There has been no lack of commentary [ Mulley | Alexia | Nick | Dare ] on Robert Scoble’s use of an unreleased data scraper tool to mine his friends’ personal information from Facebook, and his subsequent explusion from Oz. According to Dave Winer, Robert claims that response has been about 70% in his favor, and 30% siding with Facebook’s response to his actions.
My knee-jerk reaction was to side with Robert as I have been acquainted with him since his days at Userland Software and followed him closely through his various ventures since then. I truly believe that he intends no evil. However, remove Scoble from the equation and ask yourself, “Do I want all of my ‘friends’ to have access to this information.” Well, I don’t think there is anything on my Facebook account that people won’t find in dozens of places across the Internet, but that doesn’t mean that at some point there won’t be.

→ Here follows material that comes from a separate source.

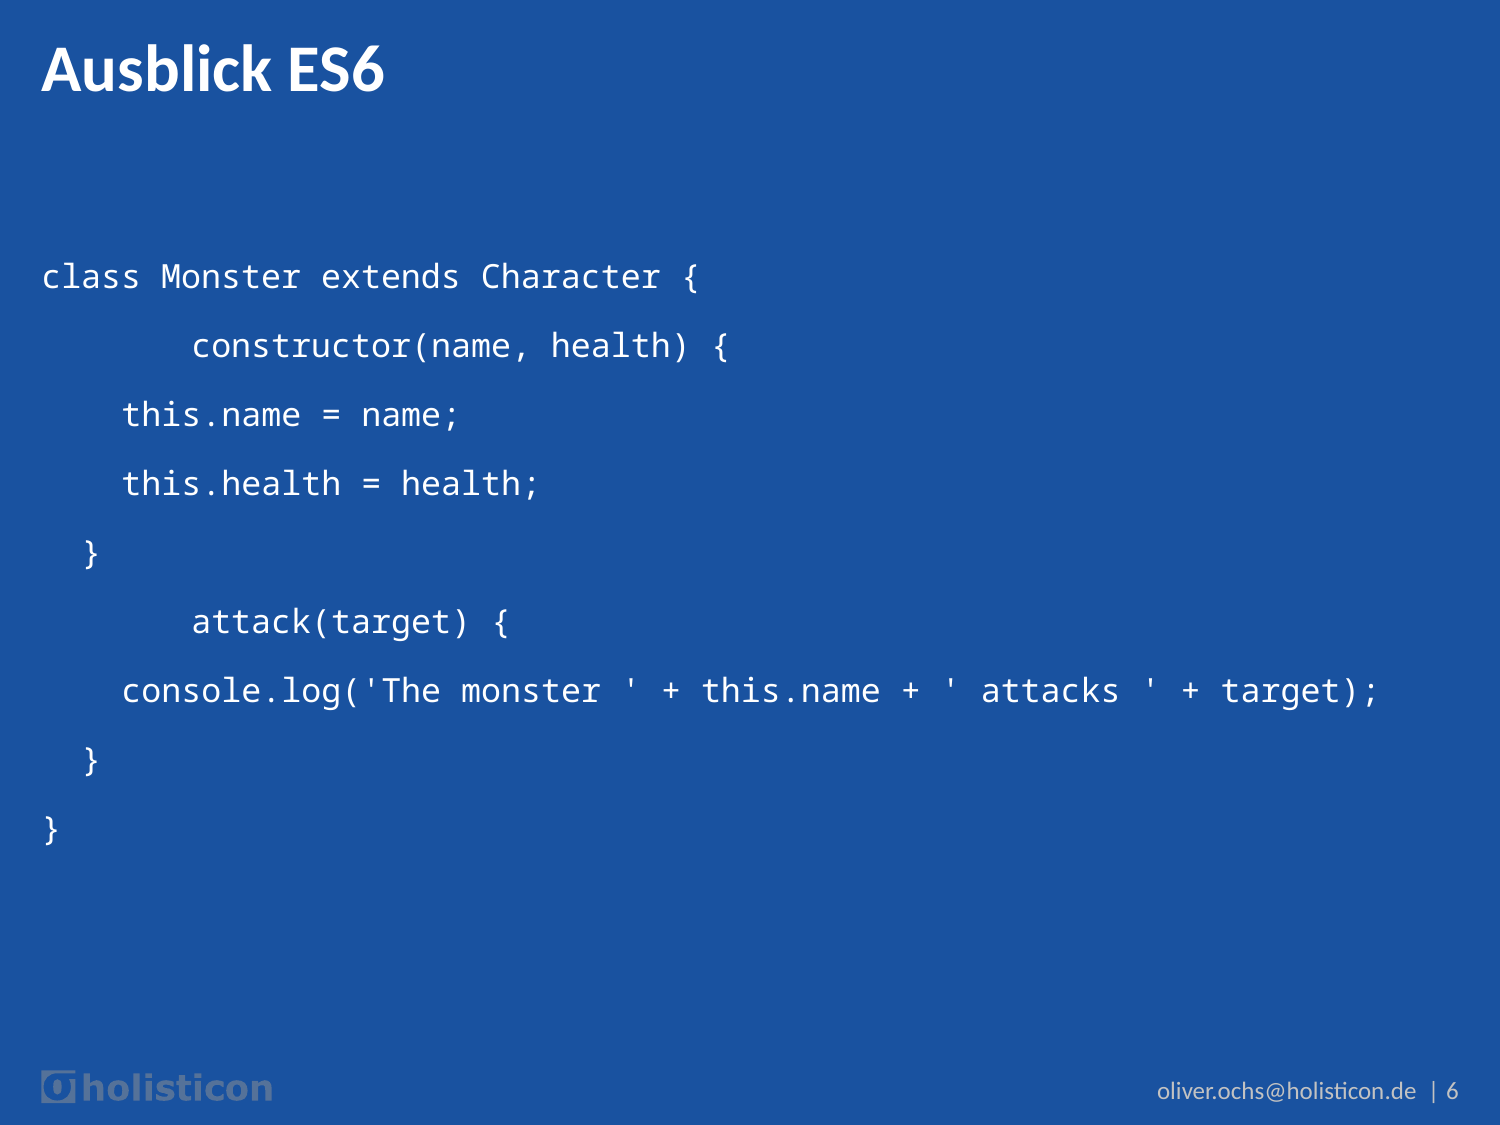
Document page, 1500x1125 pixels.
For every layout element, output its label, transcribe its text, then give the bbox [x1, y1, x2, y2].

list class Monster extends Character { constructor(name, health) { this.name = name; this.health = health; } attack(target) { console.log('The monster ' + this.name + ' attacks ' + target); } } [41, 255, 1436, 973]
title Ausblick ES6 [41, 24, 1436, 188]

I’m not the friend magnet that Robert is, and my Facebook friends are largely people I’ve known long enough that I don’t mind them having my email address and birthday. Not everyone will feel this way, so perhaps Scoble is doing us and Facebook a big favor by shining a light on the inherent privacy issues of Facebook and other social networking sites of that ilk. As sites like Facebook encompass more and more of our online and real lives, and begin to fill up with more of our personal data, likes, dislikes and tendencies, it will become more important to have finer control over who we share that data with.